The onset of action of intravenous rocuronium 1 mg/kg, i.e., the time required to reach the maximal depression of T1 at the adductor pollicis muscle, is 77 s . Rapid onset is a specific characteristic of rocuronium compared to other non-depolarizing neuromuscular blocking agents. However, in our patient, the neuromuscular block developed slowly over 100 min after accidental subcutaneous injection of 1.04 mg/kg rocuronium. The pharmacokinetics of intravenously administered rocuronium can be explained by the three-compartment model . However, because the clearance of subcutaneously administered rocuronium is unknown, it is difficult to predict the real onset and duration of action of rocuronium administered subcutaneously. Molecules of subcutaneously administered drugs might be slowly absorbed into the systemic circulation, taking a longer time to reach the effect sites, resulting in delayed onset and prolonged duration of action as compared to intravenous administration. Since the onset of action depends on the diffusion speed of the drug from extravascular sites, the patient’s health comorbidities might considerably influence the absorption. Patients with peripheral circulatory disturbances and arteriosclerosis might have slow absorption of rocuronium from subcutaneous regions into the blood, and hence, might unexpectedly exhibit slower onset and longer progression of the action of neuromuscular block. Navare and colleagues reported a similar case that had end-stage renal disease and was given an incidental subcutaneous injection of 1.16 mg/kg rocuronium . Unfortunately, although they only observed neuromuscular block qualitatively and assessed TOF counts of the thumb to ulnar nerve TOF stimulation using a peripheral nerve stimulator, it took 39 min for the initial decline in TOF count from 4 to 3 in their patient. As can be expected, peripheral circulatory failure due to diabetes mellitus and arteriosclerosis might significantly slow the absorption of rocuronium from the subcutaneous space. Rocuronium is mainly excreted in bile via the liver  and is partially eliminated in urine via the kidneys . Therefore, the clearance of rocuronium decreases by about 20% in patients with chronic renal failure. The slowed elimination of rocuronium from the body might have also been involved in delayed recovery from the rocuronium-induced block in this patient.

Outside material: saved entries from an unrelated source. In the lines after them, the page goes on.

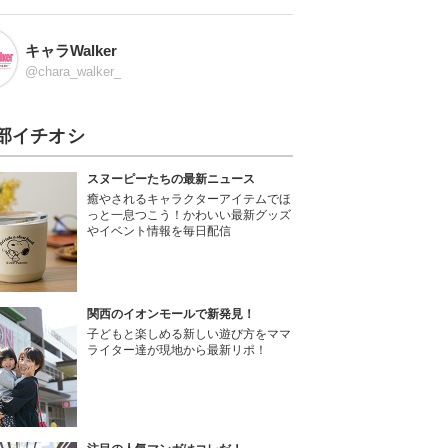
キャラWalker
@chara_walker_
部イチオシ
スヌーピーたちの最新ニュース
癒やされるキャラクターアイテムでほ
っと一息つこう！かわいい最新グッズ
やイベント情報を毎日配信
関西のイオンモールで新発見！
子どもと楽しめる新しい遊び方をママ
ライター達が現地から最新リポ！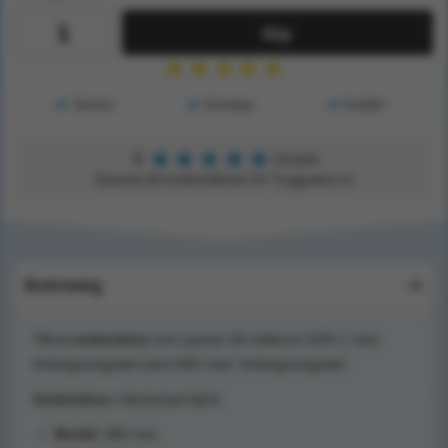
Köp
★
★
★
★
★
Service
Kunskap
Kvalitet
★
★
★
★
★
5
Utmärkt
Baserat på kundomdömen för Tryggsaker.se
Beskrivning
Tillval
underskiva
som passar till mätbord 1100-1 utan
förlängsningsdel samt 840 med förlängsningsdel.
Underskiva
i klarlackad björk
Bredd:
960 mm.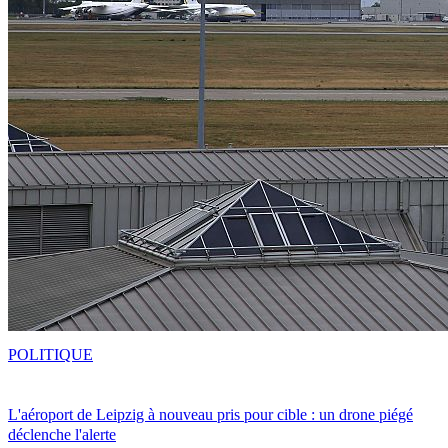
POLITIQUE
L'aéroport de Leipzig à nouveau pris pour cible : un drone piégé
déclenche l'alerte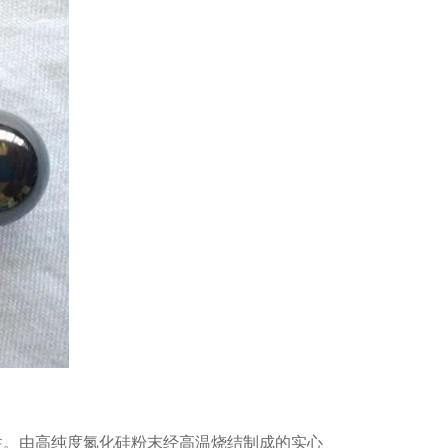
性。由高纯度氮化硅粉末经高温烧结制成的实心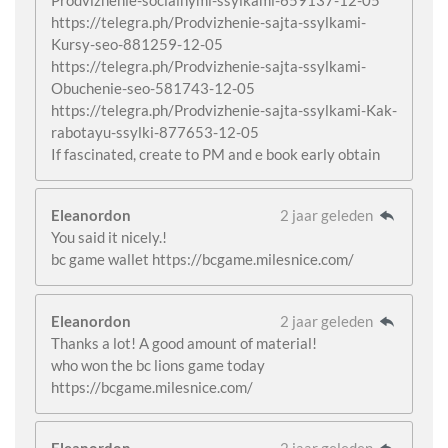
https://telegra.ph/Prodvizhenie-sajta-ssylkami-
Kursy-seo-881259-12-05
https://telegra.ph/Prodvizhenie-sajta-ssylkami-
Obuchenie-seo-581743-12-05
https://telegra.ph/Prodvizhenie-sajta-ssylkami-Kak-
rabotayu-ssylki-877653-12-05
If fascinated, create to PM and e book early obtain
Eleanordon
2 jaar geleden
You said it nicely.!
bc game wallet https://bcgame.milesnice.com/
Eleanordon
2 jaar geleden
Thanks a lot! A good amount of material!
who won the bc lions game today
https://bcgame.milesnice.com/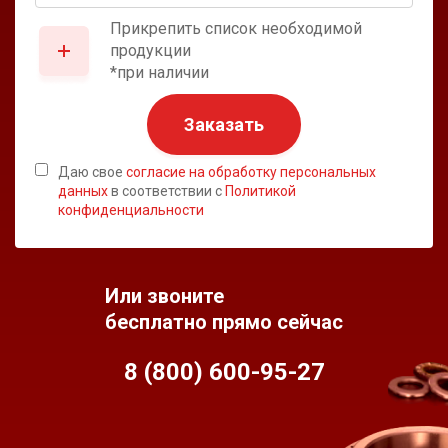
Прикрепить список необходимой
продукции
*при наличии
Заказать
Даю свое
согласие на обработку персональных
данных
в соответствии с
Политикой
конфиденциальности
Или звоните
бесплатно прямо сейчас
8 (800) 600-95-
27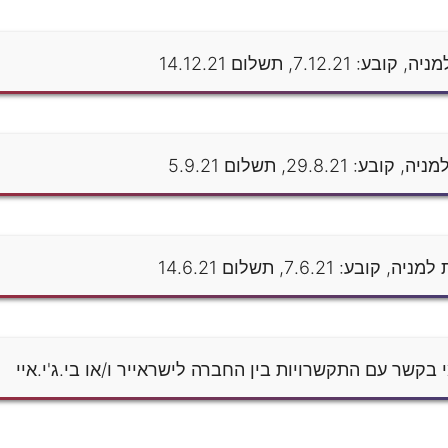
קשר עם התקשרויות בין החברה לישראייר ו/או בי.ג'י.איי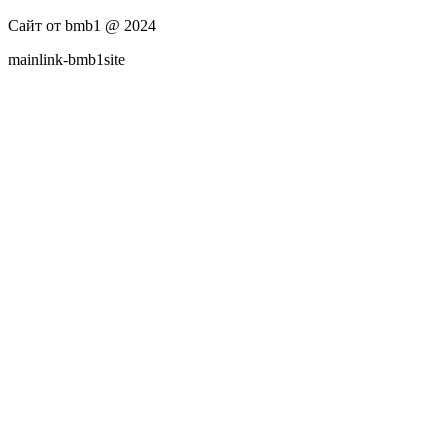
Сайт от bmb1 @ 2024
mainlink-bmb1site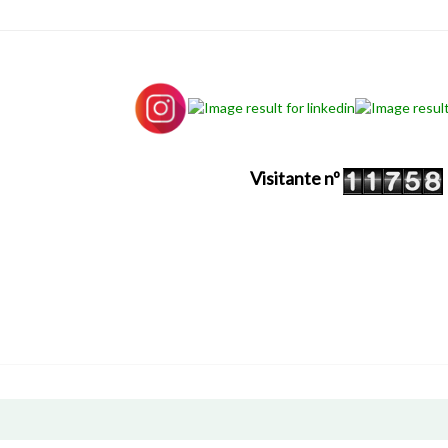
Visitante nº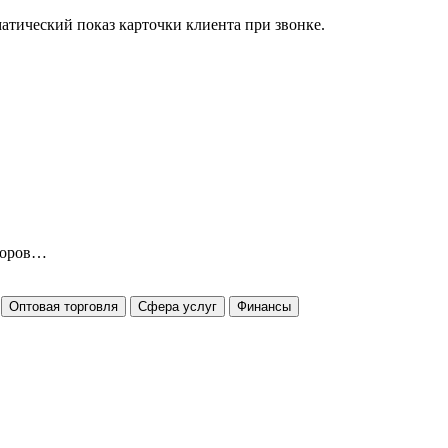
матический показ карточки клиента при звонке.
оворов…
Оптовая торговля
Сфера услуг
Финансы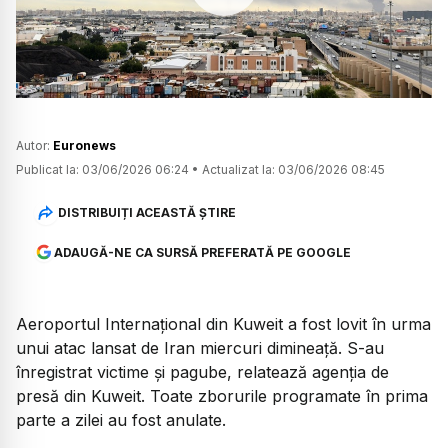
Watch
Autor:
Euronews
Publicat la:
03/06/2026 06:24
•
Actualizat la:
03/06/2026 08:45
DISTRIBUIȚI ACEASTĂ ȘTIRE
ADAUGĂ-NE CA SURSĂ PREFERATĂ PE GOOGLE
Aeroportul Internațional din Kuweit a fost lovit în urma
unui atac lansat de Iran miercuri dimineață. S-au
înregistrat victime și pagube, relatează agenția de
presă din Kuweit. Toate zborurile programate în prima
parte a zilei au fost anulate.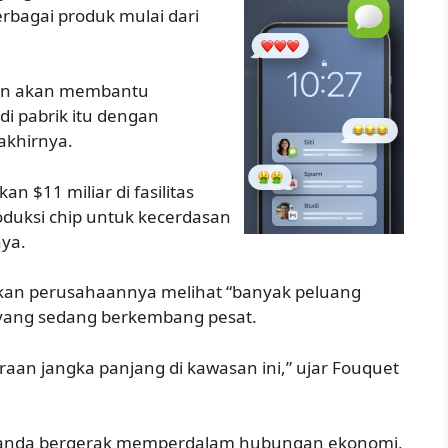
erbagai produk mulai dari
an akan membantu
i pabrik itu dengan
akhirnya.
n $11 miliar di fasilitas
duksi chip untuk kecerdasan
nya.
kan perusahaannya melihat “banyak peluang
a yang sedang berkembang pesat.
aan jangka panjang di kawasan ini,” ujar Fouquet
 Belanda bergerak memperdalam hubungan ekonomi,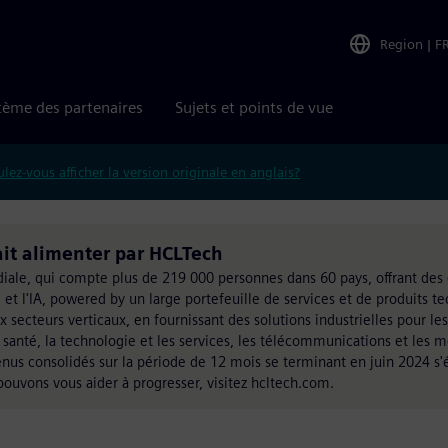
Region
|
F
tème des partenaires
Sujets et points de vue
lez-vous afficher la version originale en anglais?
ait alimenter par HCLTech
ale, qui compte plus de 219 000 personnes dans 60 pays, offrant des 
d et l'IA, powered by un large portefeuille de services et de produits 
x secteurs verticaux, en fournissant des solutions industrielles pour les
de santé, la technologie et les services, les télécommunications et les m
evenus consolidés sur la période de 12 mois se terminant en juin 2024 s'
pouvons vous aider à progresser, visitez hcltech.com.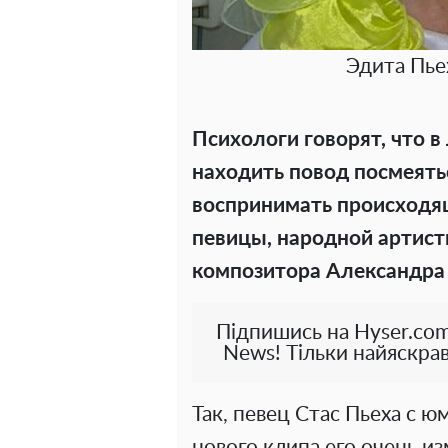
Эдита Пье
Психологи говорят, что 
находить повод посмеять
воспринимать происходящ
певицы, народной артист
композитора Александра 
Підпишись на Hyser.com
News! Тільки найяскрав
Так, певец Стас Пьеха с 
нового клипа его очень и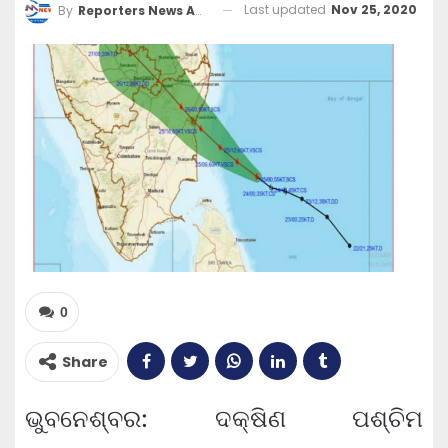
Last updated
Nov 25, 2020
By
Reporters News Agency
0
Share
ଭୁବନେଶ୍ବର: ଦକ୍ଷିଣ ପଶ୍ଚିମ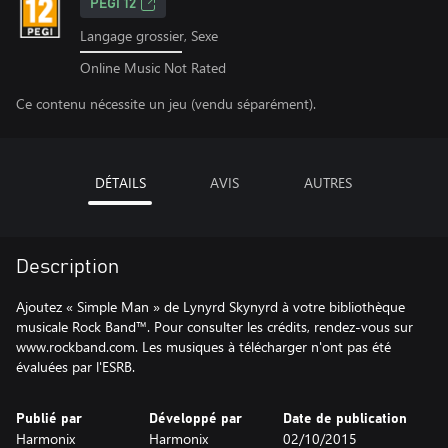
PEGI 12
Langage grossier, Sexe
Online Music Not Rated
Ce contenu nécessite un jeu (vendu séparément).
DÉTAILS
AVIS
AUTRES
Description
Ajoutez « Simple Man » de Lynyrd Skynyrd à votre bibliothèque
musicale Rock Band™. Pour consulter les crédits, rendez-vous sur
www.rockband.com. Les musiques à télécharger n'ont pas été
évaluées par l'ESRB.
Publié par
Développé par
Date de publication
Harmonix
Harmonix
02/10/2015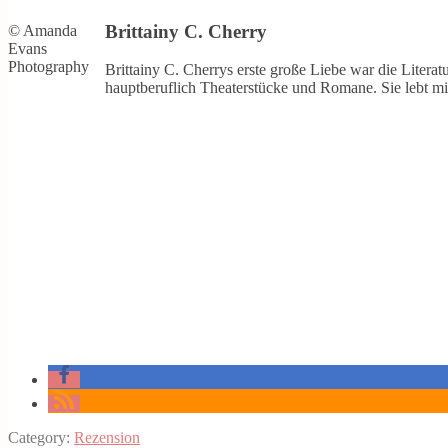
Brittainy C. Cherry
© Amanda
Evans
Photography
Brittainy C. Cherrys erste große Liebe war die Literat
hauptberuflich Theaterstücke und Romane. Sie lebt mi
Category:
Rezension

Since we quantitatively monitored rocuronium-induced neuromuscular block using acceleromyography, we were able to recognize depressed neuromuscular function, as seen by the TOF count of 2 at the completion of surgery, and could adequately reverse the moderate depth of neuromuscular block with 2 mg/kg of sugammadex. Reportedly, sugammadex 2 mg/kg is sufficient to antagonize rocuronium-induced moderate neuromuscular block in hemodialysis patients . However, it should be remembered that neuromuscular monitoring only indicates the action of rocuronium molecules that have diffused into the neuromuscular junction, and does not demonstrate the amount of rocuronium remaining in a subcutaneous depot. In our case, we administered 4.5 mg/kg of sugammadex, nearly equal to the recommended dose for recovery of a deep neuromuscular blockade, although the TOF count was 2 at the end of surgery. TOF ratio and TOF count continued to decline at that time, so we could not rule out the possibility to change TOF count from 2 to 1 or more deeper level. It would, therefore, be better to administer a larger than usual dose of sugammadex to patients with inadvertent subcutaneous rocuronium injection in order to prevent residual neuromuscular block and recurarization.
In conclusion, because the action of rocuronium injected subcutaneously might vary between patients, making it extremely difficult to predict its onset and duration of action, rigorous quantitative neuromuscular monitoring, adequate dosing with sugammadex, and strict monitoring of respiratory function in the postoperative period can contribute to safe management of patients with inadvertent subcutaneous injection of rocuronium.